[WHAT THE TASK REQUIRES]
Reproduce the part of the listing that opens with its first line and closes with the line containing "L’établissement né de". Include both of those lines and copy each line without any change.

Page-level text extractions
= Beginning of Section =

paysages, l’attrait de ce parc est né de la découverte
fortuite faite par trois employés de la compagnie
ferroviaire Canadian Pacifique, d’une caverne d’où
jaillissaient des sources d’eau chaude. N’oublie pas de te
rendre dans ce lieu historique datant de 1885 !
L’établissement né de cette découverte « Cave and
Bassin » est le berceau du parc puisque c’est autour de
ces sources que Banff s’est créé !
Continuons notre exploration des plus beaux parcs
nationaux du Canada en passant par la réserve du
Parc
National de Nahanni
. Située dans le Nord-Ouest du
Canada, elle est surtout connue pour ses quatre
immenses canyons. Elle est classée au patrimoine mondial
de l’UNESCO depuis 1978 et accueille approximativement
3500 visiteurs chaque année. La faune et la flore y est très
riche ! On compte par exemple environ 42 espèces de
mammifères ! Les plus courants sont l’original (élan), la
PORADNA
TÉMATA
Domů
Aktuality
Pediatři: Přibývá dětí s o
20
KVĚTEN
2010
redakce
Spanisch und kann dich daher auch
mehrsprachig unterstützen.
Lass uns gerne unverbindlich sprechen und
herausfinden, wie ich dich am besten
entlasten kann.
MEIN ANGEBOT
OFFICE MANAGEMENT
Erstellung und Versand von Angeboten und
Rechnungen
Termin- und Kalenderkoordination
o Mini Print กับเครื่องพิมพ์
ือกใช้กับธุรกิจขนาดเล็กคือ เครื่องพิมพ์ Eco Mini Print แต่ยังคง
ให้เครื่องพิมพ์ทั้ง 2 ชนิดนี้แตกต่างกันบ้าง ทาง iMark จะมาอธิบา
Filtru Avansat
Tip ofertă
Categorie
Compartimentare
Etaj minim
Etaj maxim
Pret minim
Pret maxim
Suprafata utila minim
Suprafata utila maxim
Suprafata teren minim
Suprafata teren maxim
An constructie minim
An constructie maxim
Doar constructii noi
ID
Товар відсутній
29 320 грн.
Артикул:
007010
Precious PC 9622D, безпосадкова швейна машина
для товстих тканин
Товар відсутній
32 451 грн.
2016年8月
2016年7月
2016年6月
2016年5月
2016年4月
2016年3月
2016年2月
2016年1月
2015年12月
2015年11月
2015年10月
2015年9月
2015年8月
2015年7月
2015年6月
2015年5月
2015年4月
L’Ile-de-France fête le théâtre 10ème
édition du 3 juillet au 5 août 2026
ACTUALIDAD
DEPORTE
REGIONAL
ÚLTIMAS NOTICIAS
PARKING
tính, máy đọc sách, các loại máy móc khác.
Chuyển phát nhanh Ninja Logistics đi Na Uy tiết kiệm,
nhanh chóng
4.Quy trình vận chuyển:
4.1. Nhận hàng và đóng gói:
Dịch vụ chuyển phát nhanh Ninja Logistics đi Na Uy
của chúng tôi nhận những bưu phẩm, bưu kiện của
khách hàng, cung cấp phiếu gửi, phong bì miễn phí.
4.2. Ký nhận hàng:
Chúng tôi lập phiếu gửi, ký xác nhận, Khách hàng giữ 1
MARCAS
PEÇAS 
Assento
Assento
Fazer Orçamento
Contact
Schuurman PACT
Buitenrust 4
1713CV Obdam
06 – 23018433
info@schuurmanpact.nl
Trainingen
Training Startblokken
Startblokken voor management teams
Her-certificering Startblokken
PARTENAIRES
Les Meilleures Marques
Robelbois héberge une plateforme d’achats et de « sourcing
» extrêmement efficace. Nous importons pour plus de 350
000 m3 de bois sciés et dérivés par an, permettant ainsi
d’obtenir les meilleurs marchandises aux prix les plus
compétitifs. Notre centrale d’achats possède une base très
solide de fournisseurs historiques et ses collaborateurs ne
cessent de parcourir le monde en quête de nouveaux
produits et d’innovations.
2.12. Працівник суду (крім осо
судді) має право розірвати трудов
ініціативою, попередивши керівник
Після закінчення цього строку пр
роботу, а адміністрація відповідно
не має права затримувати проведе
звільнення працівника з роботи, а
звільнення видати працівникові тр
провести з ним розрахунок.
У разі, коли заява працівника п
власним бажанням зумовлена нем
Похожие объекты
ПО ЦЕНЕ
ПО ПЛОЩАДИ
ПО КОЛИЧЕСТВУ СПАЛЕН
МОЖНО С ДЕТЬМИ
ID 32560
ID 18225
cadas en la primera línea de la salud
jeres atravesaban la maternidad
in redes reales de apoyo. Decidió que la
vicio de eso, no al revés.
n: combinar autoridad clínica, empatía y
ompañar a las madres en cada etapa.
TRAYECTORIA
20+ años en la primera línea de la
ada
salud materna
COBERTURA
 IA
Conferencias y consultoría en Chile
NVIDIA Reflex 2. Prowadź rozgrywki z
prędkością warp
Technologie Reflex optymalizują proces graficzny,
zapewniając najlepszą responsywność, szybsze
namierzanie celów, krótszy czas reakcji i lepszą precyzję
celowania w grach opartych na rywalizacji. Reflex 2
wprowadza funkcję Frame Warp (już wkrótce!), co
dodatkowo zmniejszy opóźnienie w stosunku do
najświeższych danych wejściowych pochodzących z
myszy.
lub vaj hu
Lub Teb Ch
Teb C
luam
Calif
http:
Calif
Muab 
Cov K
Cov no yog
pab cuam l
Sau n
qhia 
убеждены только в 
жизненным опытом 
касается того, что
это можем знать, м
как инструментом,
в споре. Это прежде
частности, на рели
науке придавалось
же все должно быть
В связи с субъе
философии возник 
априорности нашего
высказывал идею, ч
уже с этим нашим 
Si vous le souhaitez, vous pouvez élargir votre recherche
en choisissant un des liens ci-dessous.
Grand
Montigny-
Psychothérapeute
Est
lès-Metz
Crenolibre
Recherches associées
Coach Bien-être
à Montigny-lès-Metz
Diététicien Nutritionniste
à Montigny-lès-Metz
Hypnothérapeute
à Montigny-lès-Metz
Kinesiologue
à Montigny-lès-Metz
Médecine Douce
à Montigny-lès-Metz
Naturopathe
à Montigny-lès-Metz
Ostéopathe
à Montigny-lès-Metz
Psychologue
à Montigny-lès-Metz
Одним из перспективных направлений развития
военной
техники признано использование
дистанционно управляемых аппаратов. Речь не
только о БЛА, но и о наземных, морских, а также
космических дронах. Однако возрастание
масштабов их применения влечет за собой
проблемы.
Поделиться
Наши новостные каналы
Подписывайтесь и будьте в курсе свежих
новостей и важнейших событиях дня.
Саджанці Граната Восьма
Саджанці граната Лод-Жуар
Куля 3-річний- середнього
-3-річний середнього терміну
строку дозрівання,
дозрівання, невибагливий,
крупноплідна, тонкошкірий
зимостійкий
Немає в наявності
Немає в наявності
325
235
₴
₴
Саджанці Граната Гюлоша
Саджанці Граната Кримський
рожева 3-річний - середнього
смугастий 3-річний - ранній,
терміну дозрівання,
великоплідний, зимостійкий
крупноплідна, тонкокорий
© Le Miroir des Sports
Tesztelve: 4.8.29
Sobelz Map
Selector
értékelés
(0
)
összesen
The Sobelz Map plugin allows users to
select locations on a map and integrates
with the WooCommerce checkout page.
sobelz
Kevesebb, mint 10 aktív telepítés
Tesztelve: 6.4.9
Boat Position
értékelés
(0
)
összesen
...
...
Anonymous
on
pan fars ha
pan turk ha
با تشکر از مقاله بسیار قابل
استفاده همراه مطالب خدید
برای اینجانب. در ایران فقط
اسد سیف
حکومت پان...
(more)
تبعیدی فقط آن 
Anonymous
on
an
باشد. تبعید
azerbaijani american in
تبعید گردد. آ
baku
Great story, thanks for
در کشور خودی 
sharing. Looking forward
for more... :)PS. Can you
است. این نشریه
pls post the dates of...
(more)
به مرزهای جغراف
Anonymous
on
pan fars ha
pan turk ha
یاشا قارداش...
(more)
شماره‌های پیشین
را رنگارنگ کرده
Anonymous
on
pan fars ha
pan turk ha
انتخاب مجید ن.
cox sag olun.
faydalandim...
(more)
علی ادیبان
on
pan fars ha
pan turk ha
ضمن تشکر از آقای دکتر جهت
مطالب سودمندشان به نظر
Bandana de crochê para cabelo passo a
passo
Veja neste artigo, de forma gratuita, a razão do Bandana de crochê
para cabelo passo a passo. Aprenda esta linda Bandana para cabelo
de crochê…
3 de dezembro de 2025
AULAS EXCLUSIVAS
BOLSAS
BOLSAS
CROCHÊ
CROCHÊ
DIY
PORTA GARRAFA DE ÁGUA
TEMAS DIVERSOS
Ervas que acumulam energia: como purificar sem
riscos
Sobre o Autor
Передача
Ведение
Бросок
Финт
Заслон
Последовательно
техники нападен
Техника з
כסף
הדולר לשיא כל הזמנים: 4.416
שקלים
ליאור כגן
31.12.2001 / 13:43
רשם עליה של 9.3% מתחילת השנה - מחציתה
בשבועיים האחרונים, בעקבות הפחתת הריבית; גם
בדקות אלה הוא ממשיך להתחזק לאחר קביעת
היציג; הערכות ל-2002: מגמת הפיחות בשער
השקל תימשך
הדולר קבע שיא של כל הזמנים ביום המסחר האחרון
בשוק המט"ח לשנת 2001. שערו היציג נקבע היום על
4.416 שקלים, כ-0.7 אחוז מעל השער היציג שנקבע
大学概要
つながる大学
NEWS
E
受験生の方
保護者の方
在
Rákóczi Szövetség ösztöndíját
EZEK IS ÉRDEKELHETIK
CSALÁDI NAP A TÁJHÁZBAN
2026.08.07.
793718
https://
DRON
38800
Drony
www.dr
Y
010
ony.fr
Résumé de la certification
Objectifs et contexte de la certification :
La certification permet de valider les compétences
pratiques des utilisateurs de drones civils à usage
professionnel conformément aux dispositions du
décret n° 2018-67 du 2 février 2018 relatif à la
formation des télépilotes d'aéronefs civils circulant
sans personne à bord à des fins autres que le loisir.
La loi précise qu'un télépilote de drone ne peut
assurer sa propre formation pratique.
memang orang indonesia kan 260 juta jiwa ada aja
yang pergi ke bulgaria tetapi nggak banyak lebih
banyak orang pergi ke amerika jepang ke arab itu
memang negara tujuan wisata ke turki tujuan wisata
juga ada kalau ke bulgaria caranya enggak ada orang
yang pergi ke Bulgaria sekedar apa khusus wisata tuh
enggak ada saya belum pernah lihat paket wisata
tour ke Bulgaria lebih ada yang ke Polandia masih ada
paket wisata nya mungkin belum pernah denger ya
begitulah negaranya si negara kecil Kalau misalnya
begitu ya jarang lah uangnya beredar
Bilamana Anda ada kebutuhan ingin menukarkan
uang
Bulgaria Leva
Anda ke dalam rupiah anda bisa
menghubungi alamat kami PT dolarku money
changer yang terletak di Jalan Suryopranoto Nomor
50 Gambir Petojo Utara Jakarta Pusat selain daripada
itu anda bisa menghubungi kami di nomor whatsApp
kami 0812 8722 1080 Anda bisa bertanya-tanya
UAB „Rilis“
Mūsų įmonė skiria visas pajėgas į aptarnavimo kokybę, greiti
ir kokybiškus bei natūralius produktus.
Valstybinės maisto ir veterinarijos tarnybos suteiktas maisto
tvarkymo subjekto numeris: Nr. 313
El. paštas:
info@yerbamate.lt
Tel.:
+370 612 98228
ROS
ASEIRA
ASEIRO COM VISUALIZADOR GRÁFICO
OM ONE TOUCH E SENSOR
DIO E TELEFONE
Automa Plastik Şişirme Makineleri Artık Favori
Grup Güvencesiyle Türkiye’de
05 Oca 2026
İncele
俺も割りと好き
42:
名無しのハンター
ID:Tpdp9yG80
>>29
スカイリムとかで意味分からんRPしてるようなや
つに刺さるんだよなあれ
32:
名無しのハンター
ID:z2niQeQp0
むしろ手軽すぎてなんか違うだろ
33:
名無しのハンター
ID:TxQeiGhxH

= End of Section =

[TASK OUTPUT]
paysages, l’attrait de ce parc est né de la découverte
fortuite faite par trois employés de la compagnie
ferroviaire Canadian Pacifique, d’une caverne d’où
jaillissaient des sources d’eau chaude. N’oublie pas de te
rendre dans ce lieu historique datant de 1885 !
L’établissement né de cette découverte « Cave and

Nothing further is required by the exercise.